## Items
────────
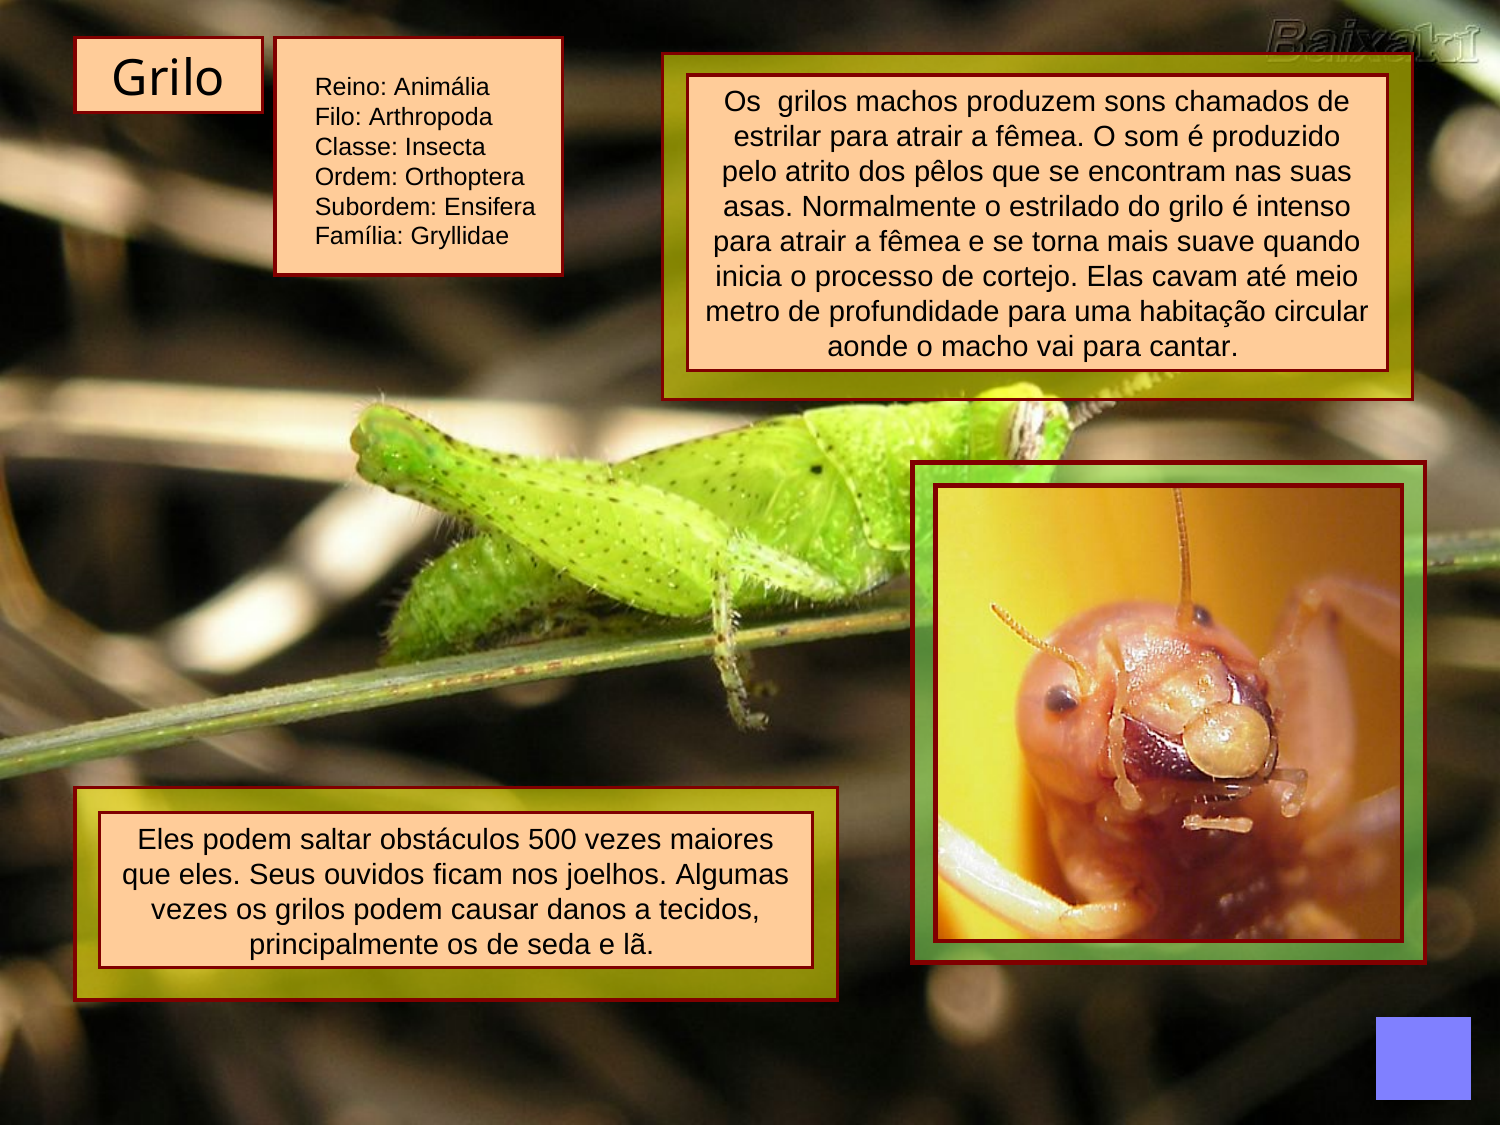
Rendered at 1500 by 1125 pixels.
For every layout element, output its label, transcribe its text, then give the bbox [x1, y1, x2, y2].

text_box Grilo [74, 37, 263, 113]
text_box Os grilos machos produzem sons chamados de estrilar para atrair a fêmea. O som é produzido pelo atrito dos pêlos que se encontram nas suas asas. Normalmente o estrilado do grilo é intenso para atrair a fêmea e se torna mais suave quando inicia o processo de cortejo. Elas cavam até meio metro de profundidade para uma habitação circular aonde o macho vai para cantar. [687, 74, 1388, 371]
text_box Eles podem saltar obstáculos 500 vezes maiores que eles. Seus ouvidos ficam nos joelhos. Algumas vezes os grilos podem causar danos a tecidos, principalmente os de seda e lã. [99, 812, 813, 968]
text_box [275, 37, 563, 276]
text_box Reino: Animália Filo: Arthropoda Classe: Insecta Ordem: Orthoptera Subordem: Ensifera Família: Gryllidae [299, 62, 681, 304]
picture [0, 0, 1500, 1125]
text_box [75, 787, 838, 1000]
text_box [662, 53, 1413, 400]
text_box [912, 462, 1426, 963]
────────
Retype every line of the item above without changing a thing, and leave the picture out of your copy.

Rendered at 1500 by 1125 pixels.
For every layout element, output its label, transcribe its text, then give the bbox [x1, y1, x2, y2].

text_box Grilo [74, 37, 263, 113]
text_box Os grilos machos produzem sons chamados de estrilar para atrair a fêmea. O som é produzido pelo atrito dos pêlos que se encontram nas suas asas. Normalmente o estrilado do grilo é intenso para atrair a fêmea e se torna mais suave quando inicia o processo de cortejo. Elas cavam até meio metro de profundidade para uma habitação circular aonde o macho vai para cantar. [687, 74, 1388, 371]
text_box Eles podem saltar obstáculos 500 vezes maiores que eles. Seus ouvidos ficam nos joelhos. Algumas vezes os grilos podem causar danos a tecidos, principalmente os de seda e lã. [99, 812, 813, 968]
text_box [275, 37, 563, 276]
text_box Reino: Animália Filo: Arthropoda Classe: Insecta Ordem: Orthoptera Subordem: Ensifera Família: Gryllidae [299, 62, 681, 304]
picture [0, 0, 1500, 1125]
text_box [75, 787, 838, 1000]
text_box [662, 53, 1413, 400]
text_box [912, 462, 1426, 963]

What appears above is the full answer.